There are indeed pretty biased opinions and objective ones but to best discuss whether it is a big deal or not is up to the one who is applying for the post. The best way to know is by judging the pros and cons of the job. According to you, if the pros weigh out, the job is the ‘real deal’ for you.
- The job requires critical thinking and problem-solving abilities. If you have the knack for it, there would be not a more ideal job for you.
- You will stay in a safe position and in touch with the higher management or the authority.
- Good work can help you promote higher management roles in no time.
- The job can be hectic and a serious headache sometimes with the tremendous pressure to handle clients, deadlines, stakeholders, and enforcing targets along with deadlines.
- A lot of decisions have to be taken in no time, which affects the company and becomes a serious liability in case of a mistake.
- If you are not much into the paperwork stuff, then don’t go for it as the major part of the job as a functional manager is to generate reports and keep a track of the team progress.
How Much is the Payscale?
Let’s be practical, the most typical question that hits everyone before they give any job a shot.
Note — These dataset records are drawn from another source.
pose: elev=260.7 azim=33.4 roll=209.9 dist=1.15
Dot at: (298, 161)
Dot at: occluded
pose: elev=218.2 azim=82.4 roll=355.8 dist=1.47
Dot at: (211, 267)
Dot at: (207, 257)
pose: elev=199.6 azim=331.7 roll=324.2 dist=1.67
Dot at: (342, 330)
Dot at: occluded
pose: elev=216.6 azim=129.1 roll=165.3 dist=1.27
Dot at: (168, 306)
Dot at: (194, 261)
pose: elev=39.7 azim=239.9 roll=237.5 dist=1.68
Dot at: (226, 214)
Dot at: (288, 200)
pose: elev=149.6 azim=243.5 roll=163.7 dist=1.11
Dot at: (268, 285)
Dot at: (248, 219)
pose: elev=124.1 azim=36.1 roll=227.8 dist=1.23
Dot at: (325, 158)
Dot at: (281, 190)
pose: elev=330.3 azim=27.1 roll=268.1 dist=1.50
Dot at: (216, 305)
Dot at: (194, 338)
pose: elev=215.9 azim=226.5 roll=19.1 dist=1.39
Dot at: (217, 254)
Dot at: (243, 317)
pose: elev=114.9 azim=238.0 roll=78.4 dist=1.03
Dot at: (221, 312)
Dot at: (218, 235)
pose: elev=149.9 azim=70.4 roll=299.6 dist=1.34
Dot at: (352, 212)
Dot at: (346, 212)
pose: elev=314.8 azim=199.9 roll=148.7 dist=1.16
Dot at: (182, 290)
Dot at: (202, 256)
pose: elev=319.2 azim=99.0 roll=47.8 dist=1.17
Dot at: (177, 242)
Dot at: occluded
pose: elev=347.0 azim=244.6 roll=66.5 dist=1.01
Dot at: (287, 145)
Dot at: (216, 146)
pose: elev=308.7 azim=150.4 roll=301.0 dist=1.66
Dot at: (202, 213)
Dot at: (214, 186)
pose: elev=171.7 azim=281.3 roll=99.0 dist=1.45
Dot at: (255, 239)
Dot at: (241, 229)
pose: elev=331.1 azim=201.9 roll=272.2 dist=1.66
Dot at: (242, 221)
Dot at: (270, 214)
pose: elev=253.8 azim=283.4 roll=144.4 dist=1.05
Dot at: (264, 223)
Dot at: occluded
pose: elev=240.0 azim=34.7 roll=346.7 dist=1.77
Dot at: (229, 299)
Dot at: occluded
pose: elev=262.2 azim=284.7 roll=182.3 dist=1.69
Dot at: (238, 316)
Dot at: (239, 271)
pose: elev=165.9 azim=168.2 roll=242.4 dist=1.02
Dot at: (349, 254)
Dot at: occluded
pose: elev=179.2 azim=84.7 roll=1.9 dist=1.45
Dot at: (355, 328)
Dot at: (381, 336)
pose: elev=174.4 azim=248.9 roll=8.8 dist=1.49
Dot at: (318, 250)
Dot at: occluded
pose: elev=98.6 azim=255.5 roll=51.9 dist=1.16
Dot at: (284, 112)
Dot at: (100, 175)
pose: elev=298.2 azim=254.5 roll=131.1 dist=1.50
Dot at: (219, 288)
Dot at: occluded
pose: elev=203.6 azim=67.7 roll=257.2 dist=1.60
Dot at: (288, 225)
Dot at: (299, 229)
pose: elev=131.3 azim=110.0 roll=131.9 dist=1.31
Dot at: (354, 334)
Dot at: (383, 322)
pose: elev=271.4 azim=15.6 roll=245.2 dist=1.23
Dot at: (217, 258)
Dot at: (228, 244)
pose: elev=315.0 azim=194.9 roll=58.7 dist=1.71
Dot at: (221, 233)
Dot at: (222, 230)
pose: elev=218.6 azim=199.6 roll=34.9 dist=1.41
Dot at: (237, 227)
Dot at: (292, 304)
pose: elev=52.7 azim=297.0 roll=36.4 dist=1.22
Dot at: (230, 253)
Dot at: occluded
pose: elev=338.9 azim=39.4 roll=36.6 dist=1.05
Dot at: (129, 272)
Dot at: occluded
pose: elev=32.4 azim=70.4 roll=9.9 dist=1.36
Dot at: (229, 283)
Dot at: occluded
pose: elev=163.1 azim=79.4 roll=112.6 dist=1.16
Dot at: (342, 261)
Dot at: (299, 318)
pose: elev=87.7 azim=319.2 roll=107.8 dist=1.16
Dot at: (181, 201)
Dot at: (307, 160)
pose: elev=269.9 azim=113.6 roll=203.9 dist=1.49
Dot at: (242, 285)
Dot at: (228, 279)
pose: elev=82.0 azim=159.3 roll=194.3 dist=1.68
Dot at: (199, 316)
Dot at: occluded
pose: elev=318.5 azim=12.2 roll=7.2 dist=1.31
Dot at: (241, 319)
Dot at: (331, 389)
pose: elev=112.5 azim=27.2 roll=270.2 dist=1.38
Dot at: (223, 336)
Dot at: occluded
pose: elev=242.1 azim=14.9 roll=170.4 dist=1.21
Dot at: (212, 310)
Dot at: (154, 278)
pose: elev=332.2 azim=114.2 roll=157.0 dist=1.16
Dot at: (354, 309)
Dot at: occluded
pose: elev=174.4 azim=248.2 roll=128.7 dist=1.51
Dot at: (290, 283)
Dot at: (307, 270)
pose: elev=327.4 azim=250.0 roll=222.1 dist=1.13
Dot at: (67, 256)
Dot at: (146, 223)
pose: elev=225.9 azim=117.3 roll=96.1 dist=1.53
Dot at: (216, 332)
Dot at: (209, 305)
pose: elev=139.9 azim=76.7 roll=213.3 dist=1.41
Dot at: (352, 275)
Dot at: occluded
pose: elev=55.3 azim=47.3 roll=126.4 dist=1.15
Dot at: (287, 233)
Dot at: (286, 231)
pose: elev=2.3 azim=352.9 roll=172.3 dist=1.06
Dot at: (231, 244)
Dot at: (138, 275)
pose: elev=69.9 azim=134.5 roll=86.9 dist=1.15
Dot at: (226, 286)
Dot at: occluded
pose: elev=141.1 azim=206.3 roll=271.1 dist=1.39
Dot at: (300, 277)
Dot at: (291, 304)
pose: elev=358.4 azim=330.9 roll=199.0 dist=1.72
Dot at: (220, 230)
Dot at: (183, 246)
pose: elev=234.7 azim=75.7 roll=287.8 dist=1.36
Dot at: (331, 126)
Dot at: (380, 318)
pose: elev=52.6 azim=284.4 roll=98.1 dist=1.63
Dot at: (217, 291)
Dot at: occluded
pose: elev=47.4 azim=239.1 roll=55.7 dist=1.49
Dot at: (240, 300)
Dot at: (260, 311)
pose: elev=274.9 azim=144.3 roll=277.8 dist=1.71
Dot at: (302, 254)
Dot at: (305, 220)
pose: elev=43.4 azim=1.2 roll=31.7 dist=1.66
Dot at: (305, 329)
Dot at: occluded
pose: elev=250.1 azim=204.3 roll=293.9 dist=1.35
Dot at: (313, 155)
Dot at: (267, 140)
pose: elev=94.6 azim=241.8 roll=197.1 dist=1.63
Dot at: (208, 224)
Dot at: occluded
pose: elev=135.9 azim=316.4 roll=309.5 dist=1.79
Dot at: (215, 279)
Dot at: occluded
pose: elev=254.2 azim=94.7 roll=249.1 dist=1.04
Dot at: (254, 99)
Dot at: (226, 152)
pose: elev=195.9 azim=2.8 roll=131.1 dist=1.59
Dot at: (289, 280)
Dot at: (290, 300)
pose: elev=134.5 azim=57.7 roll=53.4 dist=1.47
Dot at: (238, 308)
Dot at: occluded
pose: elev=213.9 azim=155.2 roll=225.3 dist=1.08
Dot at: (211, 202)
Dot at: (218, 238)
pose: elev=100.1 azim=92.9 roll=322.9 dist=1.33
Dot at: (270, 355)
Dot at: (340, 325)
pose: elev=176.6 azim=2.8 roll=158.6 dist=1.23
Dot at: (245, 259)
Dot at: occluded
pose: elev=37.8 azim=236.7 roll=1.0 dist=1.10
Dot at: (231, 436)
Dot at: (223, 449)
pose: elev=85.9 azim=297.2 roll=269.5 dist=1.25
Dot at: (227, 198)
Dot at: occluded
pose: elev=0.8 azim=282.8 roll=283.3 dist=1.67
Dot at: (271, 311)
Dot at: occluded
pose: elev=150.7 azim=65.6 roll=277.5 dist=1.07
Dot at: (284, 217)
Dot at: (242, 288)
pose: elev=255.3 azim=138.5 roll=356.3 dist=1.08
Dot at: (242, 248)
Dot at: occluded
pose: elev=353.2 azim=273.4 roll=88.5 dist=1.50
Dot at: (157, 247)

No fillers, just pure research and facts shown by PayScale and Glassdoor estimate that a functional manager receives an annual salary of around $75,000. However, these may vary as per companies, but the range stays above $70,000 according to various reports.
Being a functional manager takes a lot of calibers. Credits will feel wholesome for a successful project, but you have to take responsibility when failure strikes. Life isn’t a bed of roses for them, but at the same time, the challenges this post will throw at you are unparalleled to any. If you love challenges and get a kick from them, then you chose the right job for you.
Frequently Asked Questions (FAQs)
- How many years of experience do I need to become a functional manager? Experience is the most valuable asset for such a high-profile job with tremendous work pressure. A 5 years work experience is recognized to be fair.
- Are project manager and functional manager the same post? There is a fine line of difference between the two. The project manager works with people with different functions and specific skills for the goal while the functional manager works with people with different resources and specific skills.
- Can people with a Science background apply as functional managers? No, this post requires specialization in financial and business subjects.
- Any study material for better understanding? There are indeed a lot of study materials in the market, to begin with but our top 5 are, ‘The One Minute Manager’ by Kenneth Blanchard and Spencer Johnson, ‘Good to Great’ by Jim Collins, ‘The 7 Habits of Highly Effective People’ by Stephen R. Covey, ‘First Break All The Rules’ by Marcus Buckingham and the last but not the least, ‘The Five Dysfunctions of a Team’ by Patrick Lencioni.